▸ **What this task involves**: Locate every line in the listing that contains the string "series" with matching case, and copy each such line.

▸ **Data to use**:

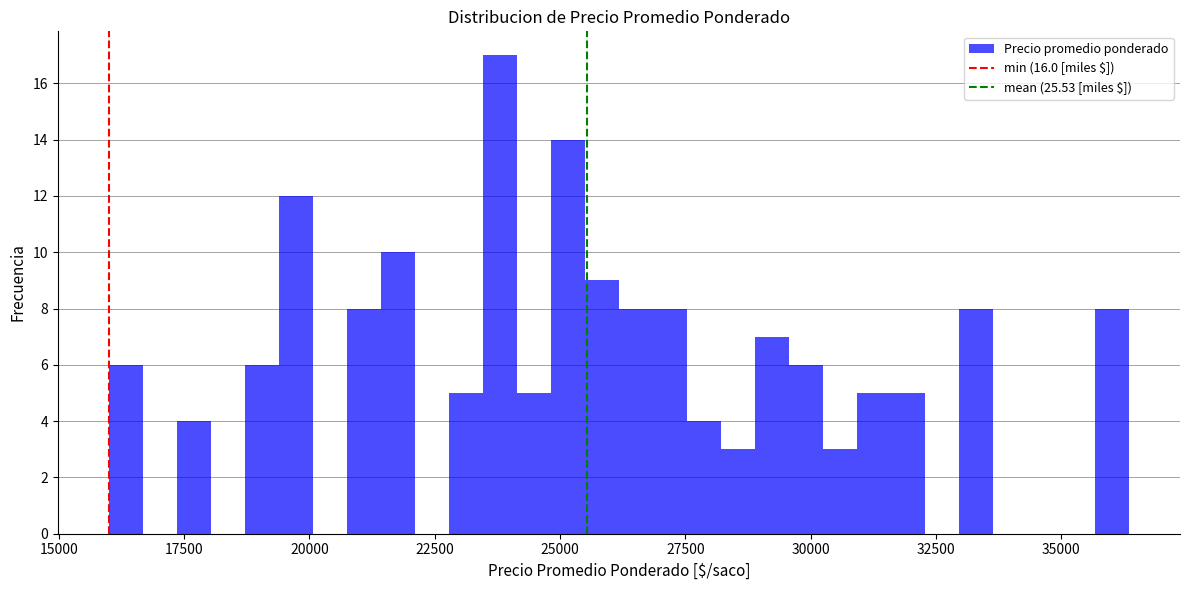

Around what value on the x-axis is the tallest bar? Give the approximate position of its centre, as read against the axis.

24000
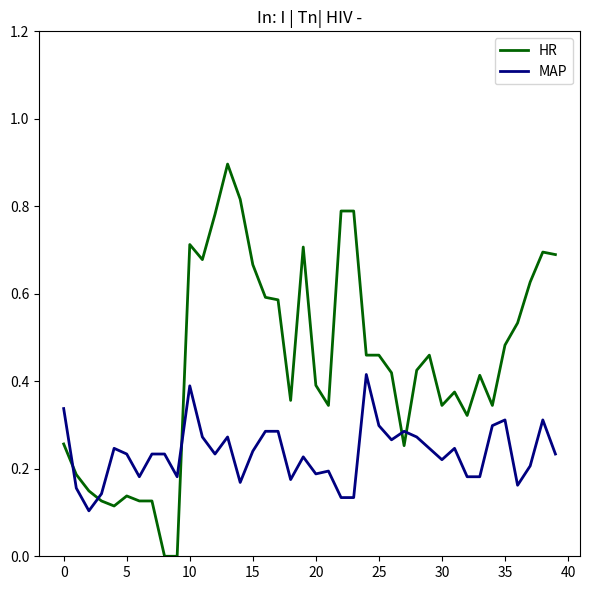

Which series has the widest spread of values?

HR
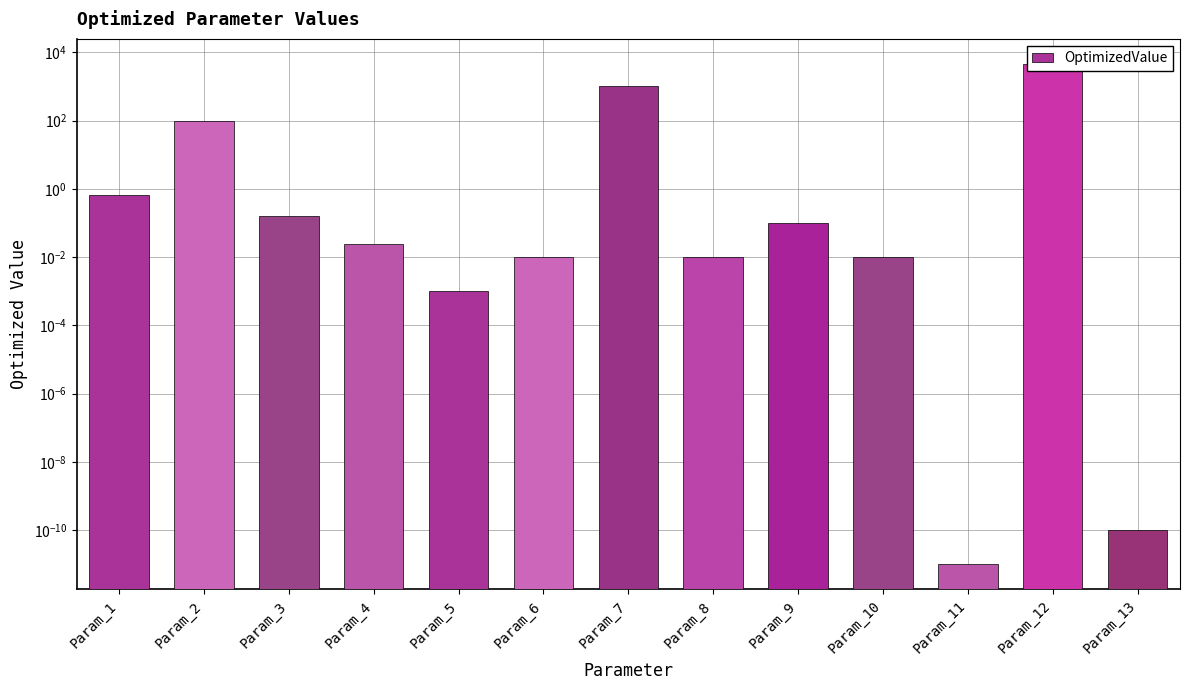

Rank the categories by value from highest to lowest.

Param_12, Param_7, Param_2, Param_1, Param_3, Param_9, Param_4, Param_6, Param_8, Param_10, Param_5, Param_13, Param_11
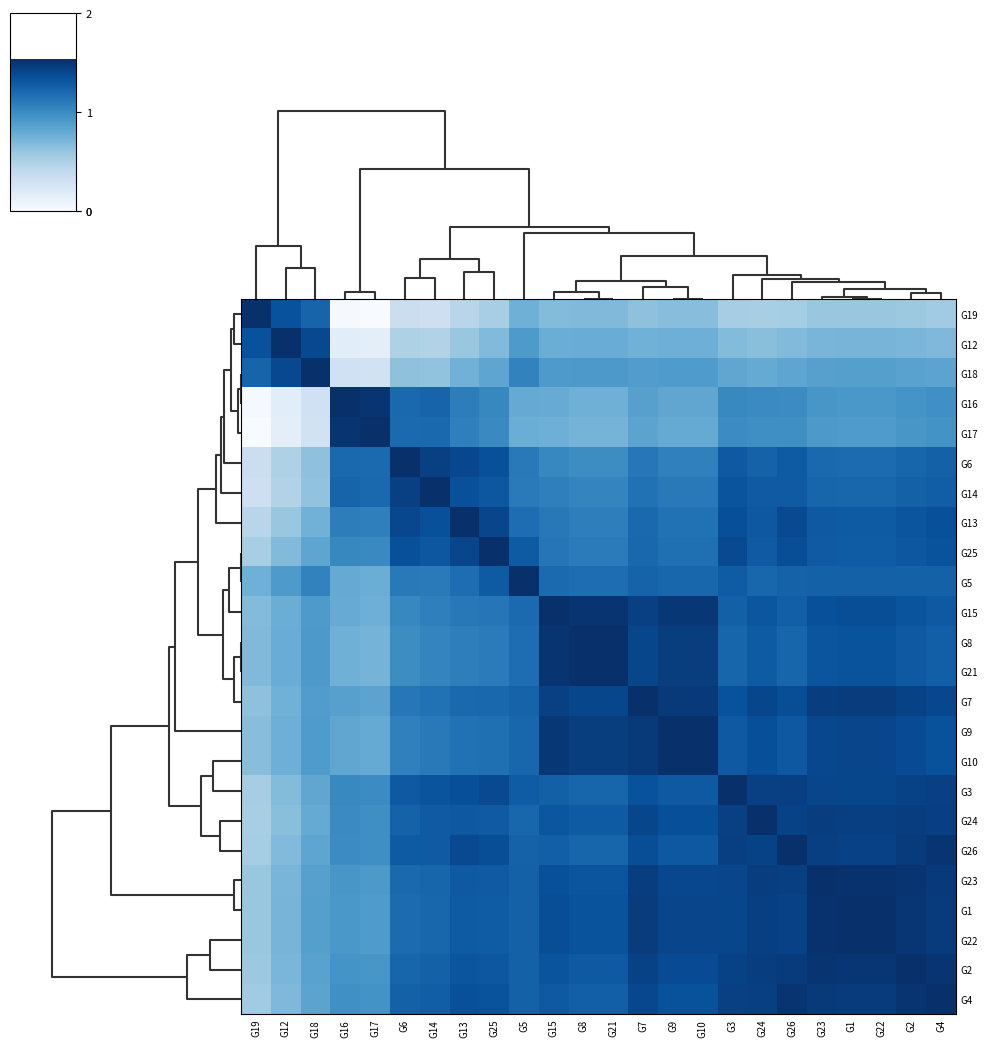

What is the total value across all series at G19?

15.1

▸ **Finished task**:
Which series has the widest spread of values?
What is the total value across all series at G19?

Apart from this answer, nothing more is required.